For Bertolt Brecht, War Isn’t Humanity’s Eternal Fate
With Europe in ruins in 1945, Bertolt Brecht wrote that war “has been discredited for some time to come.” That period seems to be meeting its end, as European states push a new era of rearmament.

Portrait of German playwright Bertolt Brecht. (Fred Stein Archive / Archive Photos / Getty Images)
The key decision in director Lisaboa Houbrechts’s new production of Bertolt Brecht’s Mother Courage and Her Children, which showed this June in Paris as part of a European tour, was to replace the play’s famed market cart with a massive ball and chain. In Brecht’s masterpiece, the cart is already intended to be an absurd load — and a character in its own right in this cautionary tale about the perils of war.

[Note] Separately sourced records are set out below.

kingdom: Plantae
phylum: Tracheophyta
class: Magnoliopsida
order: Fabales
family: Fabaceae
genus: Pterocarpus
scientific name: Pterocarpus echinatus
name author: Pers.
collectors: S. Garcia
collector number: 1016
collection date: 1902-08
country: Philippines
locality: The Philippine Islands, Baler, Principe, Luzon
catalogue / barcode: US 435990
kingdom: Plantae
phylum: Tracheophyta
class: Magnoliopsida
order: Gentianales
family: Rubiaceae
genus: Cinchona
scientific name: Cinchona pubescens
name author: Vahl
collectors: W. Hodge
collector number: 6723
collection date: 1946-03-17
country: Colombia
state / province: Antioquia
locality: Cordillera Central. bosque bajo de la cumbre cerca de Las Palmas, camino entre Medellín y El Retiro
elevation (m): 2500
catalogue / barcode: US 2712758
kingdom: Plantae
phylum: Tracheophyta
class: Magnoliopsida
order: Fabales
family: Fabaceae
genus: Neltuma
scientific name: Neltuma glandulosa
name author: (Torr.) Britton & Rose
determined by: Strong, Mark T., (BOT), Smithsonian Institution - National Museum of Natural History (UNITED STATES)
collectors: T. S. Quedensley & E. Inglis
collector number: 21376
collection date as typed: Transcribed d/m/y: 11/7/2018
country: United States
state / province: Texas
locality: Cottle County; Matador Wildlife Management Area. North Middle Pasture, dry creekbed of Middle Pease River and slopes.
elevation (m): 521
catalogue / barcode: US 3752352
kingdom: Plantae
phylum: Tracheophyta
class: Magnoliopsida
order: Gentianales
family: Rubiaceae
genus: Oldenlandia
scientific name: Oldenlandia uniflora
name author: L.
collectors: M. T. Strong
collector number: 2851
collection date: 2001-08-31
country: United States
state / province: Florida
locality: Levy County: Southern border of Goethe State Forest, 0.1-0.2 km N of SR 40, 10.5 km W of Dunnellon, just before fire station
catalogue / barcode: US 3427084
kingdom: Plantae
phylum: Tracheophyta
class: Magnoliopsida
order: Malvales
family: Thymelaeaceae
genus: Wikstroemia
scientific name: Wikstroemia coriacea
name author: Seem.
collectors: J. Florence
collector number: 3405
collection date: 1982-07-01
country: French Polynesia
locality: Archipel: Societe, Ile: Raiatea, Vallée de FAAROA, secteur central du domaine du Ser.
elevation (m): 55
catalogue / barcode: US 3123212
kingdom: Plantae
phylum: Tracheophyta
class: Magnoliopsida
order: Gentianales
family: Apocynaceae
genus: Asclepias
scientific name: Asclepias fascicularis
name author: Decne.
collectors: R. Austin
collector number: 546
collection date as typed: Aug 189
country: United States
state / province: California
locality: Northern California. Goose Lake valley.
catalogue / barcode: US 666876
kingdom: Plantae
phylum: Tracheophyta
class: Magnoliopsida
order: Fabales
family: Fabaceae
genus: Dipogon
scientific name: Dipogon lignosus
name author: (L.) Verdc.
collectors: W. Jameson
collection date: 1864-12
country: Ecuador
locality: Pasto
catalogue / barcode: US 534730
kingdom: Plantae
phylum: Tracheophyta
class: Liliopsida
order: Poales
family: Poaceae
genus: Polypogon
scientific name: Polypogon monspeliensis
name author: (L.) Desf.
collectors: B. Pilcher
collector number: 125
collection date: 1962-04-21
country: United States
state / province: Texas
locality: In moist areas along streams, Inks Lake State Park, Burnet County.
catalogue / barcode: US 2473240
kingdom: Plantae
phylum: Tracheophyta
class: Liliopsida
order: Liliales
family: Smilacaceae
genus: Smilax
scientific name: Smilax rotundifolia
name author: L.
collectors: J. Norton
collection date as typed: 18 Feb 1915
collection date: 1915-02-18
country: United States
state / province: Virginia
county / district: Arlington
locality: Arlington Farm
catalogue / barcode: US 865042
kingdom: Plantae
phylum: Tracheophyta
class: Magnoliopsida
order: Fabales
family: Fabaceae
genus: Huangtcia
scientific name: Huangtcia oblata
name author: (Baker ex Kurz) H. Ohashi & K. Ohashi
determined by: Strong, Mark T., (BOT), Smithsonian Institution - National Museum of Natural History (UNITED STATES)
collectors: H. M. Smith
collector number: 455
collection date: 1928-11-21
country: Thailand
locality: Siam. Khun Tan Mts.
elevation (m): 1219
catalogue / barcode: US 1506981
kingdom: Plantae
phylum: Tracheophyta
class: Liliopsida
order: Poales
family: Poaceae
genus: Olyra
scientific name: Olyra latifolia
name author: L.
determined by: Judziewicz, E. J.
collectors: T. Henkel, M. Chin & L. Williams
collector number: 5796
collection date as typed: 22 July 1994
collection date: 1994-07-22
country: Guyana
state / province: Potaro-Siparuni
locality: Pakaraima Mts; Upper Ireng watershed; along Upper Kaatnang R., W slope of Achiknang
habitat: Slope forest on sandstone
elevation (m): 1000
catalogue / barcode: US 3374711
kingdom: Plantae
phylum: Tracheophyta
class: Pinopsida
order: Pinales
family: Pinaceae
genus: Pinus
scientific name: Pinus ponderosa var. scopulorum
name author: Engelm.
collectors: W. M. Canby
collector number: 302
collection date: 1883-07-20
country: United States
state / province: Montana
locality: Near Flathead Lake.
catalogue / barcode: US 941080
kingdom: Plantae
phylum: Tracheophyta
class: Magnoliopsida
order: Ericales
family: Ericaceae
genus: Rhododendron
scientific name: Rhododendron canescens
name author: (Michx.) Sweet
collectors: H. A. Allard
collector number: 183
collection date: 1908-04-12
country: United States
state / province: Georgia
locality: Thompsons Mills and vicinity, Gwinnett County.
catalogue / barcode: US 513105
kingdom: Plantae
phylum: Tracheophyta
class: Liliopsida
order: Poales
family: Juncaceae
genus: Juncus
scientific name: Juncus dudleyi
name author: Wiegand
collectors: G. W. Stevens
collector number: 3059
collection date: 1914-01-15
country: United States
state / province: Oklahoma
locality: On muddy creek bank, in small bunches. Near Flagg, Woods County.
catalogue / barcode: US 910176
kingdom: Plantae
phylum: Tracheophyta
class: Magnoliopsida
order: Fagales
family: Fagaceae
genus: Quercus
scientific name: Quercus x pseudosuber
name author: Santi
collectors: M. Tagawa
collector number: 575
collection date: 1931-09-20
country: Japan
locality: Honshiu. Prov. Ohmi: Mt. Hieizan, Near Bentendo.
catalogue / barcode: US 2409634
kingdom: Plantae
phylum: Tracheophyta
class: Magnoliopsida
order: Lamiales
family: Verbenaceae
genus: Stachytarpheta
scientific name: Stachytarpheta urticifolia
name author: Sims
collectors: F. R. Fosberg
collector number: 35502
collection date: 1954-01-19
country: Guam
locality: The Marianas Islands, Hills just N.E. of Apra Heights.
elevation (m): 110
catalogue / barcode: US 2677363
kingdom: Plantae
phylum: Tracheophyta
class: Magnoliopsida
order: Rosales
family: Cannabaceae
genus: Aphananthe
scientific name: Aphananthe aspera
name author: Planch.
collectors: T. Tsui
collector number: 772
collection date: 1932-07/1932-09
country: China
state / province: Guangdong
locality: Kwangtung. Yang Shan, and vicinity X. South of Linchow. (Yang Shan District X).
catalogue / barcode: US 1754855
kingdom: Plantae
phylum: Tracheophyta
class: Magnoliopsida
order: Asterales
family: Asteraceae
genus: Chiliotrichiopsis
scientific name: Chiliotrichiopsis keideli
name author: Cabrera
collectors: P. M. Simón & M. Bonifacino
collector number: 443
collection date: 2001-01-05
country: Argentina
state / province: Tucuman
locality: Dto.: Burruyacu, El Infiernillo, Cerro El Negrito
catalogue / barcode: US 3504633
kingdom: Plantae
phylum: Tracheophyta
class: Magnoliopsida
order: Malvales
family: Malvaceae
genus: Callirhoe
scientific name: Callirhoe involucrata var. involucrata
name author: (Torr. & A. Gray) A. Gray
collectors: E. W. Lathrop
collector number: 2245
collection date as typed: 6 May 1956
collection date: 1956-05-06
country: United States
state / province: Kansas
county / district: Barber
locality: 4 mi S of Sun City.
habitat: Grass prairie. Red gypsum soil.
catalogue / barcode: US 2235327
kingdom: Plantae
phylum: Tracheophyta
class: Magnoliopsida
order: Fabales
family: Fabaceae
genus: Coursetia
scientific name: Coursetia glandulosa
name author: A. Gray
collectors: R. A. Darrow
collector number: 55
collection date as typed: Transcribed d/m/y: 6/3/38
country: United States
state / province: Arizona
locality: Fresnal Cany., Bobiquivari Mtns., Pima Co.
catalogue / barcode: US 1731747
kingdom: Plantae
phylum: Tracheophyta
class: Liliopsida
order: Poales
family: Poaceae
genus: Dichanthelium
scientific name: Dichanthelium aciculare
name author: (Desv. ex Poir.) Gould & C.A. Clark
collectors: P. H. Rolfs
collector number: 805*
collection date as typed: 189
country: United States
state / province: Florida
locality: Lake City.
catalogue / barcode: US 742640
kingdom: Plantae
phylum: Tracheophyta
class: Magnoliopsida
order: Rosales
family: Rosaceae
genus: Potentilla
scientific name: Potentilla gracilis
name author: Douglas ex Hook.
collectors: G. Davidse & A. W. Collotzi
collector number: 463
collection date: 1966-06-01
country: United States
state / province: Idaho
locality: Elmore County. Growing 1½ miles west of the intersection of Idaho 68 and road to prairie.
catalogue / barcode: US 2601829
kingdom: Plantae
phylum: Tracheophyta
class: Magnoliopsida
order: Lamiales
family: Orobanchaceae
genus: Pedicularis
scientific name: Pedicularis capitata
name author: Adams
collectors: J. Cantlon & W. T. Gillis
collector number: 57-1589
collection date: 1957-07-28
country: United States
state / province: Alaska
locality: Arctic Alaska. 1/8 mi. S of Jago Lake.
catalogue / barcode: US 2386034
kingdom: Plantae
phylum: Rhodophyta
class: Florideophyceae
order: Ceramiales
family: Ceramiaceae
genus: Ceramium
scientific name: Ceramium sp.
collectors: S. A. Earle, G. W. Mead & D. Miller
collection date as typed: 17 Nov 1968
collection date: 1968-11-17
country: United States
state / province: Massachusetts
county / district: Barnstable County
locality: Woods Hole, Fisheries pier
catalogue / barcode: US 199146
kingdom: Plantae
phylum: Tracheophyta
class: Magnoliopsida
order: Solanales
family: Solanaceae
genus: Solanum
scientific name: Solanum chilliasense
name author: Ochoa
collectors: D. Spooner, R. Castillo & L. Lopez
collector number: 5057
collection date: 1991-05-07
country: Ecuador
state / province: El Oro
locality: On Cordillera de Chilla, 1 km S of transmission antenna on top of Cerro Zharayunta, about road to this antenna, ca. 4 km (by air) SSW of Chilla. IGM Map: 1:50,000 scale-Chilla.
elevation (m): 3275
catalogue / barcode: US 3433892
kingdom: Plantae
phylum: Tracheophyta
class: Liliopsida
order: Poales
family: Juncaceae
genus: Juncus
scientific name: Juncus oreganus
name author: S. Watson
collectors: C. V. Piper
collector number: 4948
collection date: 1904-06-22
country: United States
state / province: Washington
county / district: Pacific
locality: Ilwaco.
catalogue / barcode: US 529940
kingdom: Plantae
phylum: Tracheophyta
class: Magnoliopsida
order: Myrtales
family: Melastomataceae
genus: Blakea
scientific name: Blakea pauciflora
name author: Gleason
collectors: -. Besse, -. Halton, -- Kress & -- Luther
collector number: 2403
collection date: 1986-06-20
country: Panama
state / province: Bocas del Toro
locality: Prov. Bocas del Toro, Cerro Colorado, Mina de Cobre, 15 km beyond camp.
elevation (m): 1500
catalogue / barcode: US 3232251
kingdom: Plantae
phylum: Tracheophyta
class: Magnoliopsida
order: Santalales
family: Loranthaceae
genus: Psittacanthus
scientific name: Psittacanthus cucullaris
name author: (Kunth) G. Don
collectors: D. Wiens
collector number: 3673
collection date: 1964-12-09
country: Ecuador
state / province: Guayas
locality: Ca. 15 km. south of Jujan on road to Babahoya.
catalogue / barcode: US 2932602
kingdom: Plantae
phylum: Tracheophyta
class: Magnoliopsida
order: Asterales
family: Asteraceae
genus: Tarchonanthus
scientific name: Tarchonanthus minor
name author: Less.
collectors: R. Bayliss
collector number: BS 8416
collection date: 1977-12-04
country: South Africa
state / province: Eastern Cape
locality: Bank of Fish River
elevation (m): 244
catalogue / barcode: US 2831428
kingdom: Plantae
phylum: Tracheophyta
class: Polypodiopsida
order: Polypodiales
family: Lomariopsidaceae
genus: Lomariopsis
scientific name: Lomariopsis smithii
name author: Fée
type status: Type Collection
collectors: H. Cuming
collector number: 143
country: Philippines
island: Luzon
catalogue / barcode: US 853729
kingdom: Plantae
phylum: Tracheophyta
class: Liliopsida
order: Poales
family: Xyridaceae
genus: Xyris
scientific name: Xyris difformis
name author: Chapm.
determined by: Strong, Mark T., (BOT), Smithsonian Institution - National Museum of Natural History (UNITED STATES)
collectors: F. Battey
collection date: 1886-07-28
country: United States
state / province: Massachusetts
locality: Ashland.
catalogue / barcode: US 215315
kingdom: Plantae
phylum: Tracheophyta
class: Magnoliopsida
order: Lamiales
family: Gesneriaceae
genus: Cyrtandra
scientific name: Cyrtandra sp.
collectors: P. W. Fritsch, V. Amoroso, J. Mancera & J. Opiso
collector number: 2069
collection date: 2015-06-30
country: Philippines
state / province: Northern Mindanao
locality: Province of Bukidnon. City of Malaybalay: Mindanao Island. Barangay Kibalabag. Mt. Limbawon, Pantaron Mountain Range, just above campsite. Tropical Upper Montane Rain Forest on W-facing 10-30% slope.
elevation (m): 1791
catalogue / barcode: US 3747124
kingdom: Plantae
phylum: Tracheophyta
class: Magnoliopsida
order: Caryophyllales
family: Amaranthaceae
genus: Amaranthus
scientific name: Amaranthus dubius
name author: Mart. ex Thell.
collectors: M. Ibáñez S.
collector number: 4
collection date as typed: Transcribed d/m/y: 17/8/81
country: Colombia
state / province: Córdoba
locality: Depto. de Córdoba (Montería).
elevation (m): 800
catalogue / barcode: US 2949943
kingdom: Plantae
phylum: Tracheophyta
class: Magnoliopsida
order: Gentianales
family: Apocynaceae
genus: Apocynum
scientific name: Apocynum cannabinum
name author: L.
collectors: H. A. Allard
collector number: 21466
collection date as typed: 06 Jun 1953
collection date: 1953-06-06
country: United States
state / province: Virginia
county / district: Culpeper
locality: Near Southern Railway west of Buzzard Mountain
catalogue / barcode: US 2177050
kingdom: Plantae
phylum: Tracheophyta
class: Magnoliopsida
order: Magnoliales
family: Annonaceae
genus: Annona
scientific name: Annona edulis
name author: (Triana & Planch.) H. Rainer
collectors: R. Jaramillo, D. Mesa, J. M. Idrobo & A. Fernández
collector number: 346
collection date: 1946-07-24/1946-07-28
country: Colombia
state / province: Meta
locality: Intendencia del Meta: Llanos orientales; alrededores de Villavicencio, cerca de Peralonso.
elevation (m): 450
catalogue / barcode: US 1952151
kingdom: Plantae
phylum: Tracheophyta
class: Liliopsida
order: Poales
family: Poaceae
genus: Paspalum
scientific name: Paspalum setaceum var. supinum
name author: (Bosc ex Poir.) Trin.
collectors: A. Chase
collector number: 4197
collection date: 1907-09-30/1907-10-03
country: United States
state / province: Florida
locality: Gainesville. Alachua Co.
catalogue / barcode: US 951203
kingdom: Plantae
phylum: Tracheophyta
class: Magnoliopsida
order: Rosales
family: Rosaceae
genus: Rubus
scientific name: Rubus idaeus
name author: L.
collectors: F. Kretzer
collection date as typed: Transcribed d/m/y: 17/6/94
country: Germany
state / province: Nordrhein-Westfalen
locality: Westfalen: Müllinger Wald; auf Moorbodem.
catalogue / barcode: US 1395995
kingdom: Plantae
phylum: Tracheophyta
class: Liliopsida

Having fled his native Germany in 1933 after the Nazis came to power, Brecht wrote the play from exile in 1939 alongside his frequent collaborator Margarete Steffin. He was then at the height of his poetic and political prowess, spinning out works decrying the imminent dangers of fascism and jackboot militarism. Mother Courage wouldn’t see its first production until 1941 in Switzerland. However, by that point, the march toward war had exploded into yet another world-spanning conflict.
It would be an exaggeration to call Brecht a pacifist. His firsthand awareness of the threat of fascism in his own time was far too acute for that. Brecht’s political and historical frescoes like the Life of Galileo or Fear and Misery of the Third Reich are almost documentaries, with a politically committed and staunchly pedagogical undercurrent. But as Brecht also knew, conflicts tend to take on a life of their own, subsuming the motives of belligerents and imposing their own logics until war becomes an end unto itself.